Logging.Properties ファイルを使用してトレースを有効にする

logging.properties ファイルを使用してトレースを有効にすることもできます。このファイルは、Java ランタイム環境 (JRE) のインストール ディレクトリ lib にあります。 このファイルを使用すると、トレースが有効になったときに使用されるロガーやハンドラに既定値を設定することができます。

次は、logging.properties ファイルで行うことができる設定の一例です。

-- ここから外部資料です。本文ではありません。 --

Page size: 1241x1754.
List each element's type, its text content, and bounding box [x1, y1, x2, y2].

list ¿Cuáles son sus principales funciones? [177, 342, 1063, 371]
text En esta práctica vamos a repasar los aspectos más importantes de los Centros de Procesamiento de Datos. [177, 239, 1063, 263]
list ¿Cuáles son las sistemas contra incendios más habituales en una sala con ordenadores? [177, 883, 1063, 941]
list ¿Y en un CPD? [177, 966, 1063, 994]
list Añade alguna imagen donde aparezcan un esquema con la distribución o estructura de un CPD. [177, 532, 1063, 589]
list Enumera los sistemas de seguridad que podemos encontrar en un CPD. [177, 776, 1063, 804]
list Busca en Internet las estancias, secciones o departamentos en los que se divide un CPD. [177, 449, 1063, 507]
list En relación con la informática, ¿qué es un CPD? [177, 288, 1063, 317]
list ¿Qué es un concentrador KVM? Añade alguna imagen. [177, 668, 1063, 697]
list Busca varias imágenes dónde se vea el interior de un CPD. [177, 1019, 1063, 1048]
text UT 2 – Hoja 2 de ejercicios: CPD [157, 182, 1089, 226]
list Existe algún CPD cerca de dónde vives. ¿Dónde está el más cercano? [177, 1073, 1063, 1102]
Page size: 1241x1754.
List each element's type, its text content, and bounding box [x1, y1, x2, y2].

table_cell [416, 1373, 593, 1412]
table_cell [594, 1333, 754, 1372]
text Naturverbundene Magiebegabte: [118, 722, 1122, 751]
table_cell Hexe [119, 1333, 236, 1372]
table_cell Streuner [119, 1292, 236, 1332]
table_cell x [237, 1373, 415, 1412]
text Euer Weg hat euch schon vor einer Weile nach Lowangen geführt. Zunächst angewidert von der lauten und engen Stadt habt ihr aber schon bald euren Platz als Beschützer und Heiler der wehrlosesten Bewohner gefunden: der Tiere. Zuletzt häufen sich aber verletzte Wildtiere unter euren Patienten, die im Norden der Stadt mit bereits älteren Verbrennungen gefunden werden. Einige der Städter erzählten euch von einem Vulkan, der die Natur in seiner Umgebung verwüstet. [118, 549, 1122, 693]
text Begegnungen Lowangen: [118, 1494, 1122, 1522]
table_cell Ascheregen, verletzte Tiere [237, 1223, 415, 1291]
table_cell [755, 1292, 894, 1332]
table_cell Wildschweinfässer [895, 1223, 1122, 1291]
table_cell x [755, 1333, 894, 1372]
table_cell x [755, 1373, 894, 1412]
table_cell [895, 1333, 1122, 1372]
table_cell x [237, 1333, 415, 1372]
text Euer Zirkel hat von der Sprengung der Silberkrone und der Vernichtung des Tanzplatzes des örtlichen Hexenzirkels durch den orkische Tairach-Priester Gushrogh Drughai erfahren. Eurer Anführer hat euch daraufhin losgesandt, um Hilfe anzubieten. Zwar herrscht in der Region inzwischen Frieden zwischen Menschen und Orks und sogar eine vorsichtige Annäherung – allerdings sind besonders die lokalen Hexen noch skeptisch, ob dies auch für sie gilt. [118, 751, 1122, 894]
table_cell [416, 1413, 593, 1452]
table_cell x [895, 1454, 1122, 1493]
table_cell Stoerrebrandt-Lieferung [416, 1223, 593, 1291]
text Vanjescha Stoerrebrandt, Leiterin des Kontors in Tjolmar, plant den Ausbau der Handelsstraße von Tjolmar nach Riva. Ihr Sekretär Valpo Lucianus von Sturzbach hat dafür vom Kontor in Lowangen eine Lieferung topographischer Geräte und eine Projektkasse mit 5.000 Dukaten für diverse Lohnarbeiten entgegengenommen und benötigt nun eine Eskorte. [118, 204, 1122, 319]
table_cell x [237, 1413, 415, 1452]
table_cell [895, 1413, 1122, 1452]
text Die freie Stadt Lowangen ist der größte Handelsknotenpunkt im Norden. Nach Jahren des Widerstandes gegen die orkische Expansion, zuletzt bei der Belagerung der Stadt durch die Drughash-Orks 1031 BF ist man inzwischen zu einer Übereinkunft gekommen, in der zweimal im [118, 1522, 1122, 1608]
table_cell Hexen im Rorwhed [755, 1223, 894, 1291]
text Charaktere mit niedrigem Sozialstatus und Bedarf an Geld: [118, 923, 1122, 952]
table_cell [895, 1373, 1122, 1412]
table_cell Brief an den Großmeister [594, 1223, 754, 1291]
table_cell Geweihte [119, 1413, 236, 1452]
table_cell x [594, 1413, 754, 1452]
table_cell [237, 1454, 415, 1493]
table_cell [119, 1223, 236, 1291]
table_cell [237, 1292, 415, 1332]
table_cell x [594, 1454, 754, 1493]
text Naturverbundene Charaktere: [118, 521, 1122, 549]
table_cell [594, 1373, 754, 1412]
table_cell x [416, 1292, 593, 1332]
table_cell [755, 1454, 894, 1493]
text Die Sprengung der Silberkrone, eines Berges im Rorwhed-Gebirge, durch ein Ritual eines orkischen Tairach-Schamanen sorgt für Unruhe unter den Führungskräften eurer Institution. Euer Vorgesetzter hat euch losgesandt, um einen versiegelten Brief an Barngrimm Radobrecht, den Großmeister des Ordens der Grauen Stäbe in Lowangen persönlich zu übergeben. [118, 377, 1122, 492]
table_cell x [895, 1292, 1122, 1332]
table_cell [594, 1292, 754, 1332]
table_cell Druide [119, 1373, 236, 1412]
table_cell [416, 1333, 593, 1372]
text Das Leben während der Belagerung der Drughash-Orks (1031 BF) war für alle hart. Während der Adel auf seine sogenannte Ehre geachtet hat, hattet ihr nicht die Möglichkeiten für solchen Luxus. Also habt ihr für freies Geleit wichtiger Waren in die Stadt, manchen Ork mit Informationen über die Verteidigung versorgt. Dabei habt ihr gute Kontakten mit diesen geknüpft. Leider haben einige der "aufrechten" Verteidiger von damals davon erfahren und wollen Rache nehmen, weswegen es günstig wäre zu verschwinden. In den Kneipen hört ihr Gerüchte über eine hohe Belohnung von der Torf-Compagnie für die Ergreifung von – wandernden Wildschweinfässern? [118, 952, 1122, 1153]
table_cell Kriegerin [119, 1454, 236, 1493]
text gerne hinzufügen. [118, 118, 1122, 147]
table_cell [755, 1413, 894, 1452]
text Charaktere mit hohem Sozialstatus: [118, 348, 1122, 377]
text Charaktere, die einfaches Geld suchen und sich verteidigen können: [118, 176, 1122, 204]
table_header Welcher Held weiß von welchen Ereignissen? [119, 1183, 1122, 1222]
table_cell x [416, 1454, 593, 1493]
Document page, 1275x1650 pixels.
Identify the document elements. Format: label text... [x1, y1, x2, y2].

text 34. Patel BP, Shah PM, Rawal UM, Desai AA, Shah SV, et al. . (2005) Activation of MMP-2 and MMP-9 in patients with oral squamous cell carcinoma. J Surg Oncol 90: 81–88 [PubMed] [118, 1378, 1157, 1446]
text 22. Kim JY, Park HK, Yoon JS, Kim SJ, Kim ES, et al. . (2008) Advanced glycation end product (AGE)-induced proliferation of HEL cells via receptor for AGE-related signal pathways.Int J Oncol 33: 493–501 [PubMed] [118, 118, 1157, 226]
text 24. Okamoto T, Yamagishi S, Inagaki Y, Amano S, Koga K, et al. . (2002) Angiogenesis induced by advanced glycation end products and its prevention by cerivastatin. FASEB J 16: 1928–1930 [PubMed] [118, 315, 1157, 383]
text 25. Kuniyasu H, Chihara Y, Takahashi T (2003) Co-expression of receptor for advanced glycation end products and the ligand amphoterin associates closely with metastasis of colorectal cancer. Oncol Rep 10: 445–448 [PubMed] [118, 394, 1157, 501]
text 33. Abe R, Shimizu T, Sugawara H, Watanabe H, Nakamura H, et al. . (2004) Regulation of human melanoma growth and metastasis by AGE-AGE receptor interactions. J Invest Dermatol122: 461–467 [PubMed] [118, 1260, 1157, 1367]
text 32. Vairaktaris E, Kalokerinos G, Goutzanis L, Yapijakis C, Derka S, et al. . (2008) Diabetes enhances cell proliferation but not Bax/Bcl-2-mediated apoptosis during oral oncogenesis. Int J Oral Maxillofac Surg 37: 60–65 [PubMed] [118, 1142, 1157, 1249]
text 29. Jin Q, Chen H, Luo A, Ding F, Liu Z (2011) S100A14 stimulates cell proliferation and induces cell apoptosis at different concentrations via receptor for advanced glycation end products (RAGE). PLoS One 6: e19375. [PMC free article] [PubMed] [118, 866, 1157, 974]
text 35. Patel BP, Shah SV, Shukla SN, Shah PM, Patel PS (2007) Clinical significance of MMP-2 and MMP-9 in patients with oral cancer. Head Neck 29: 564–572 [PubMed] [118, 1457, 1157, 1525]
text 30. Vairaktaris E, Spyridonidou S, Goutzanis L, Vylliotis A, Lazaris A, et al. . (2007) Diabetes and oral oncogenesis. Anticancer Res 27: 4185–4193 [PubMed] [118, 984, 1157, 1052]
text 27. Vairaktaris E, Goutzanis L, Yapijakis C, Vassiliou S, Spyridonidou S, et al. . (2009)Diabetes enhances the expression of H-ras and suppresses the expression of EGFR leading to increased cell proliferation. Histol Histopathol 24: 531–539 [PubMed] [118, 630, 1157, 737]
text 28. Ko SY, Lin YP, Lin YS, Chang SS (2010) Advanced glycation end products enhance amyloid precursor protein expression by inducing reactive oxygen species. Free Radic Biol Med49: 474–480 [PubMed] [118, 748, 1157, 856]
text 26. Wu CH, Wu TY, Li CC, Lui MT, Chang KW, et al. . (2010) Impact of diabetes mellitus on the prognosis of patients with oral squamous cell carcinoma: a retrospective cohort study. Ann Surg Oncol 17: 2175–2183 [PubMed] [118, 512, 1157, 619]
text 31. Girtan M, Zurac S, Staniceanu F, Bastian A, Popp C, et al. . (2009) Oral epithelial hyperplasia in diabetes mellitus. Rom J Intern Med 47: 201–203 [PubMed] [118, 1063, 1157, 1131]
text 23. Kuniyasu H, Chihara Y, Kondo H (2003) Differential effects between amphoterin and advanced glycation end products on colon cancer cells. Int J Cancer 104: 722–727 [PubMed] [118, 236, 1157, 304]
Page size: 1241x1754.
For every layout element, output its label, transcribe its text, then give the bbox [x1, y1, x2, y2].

   # Specify the handlers to create in the root logger
   # (all loggers are children of the root logger).
   # The following creates two handlers.
   handlers = java.util.logging.ConsoleHandler, java.util.logging.FileHandler

   # Set the default logging level for the root logger.
   .level = OFF

   # Set the default logging level for new ConsoleHandler instances.
   java.util.logging.ConsoleHandler.level = FINE

   # Set the default logging level for new FileHandler instances.
   java.util.logging.FileHandler.level = OFF

   # Set the default formatter for new ConsoleHandler instances.
   java.util.logging.ConsoleHandler.formatter = java.util.logging.SimpleFormatter

   # Set the default logging level for the logger named ConnectionPool.
   ConnectionPool.level = OFF

注意

java.util.logging に含まれる LogManager オブジェクトを使用して、 logging.properties ファイルでプロパティを設定することができます。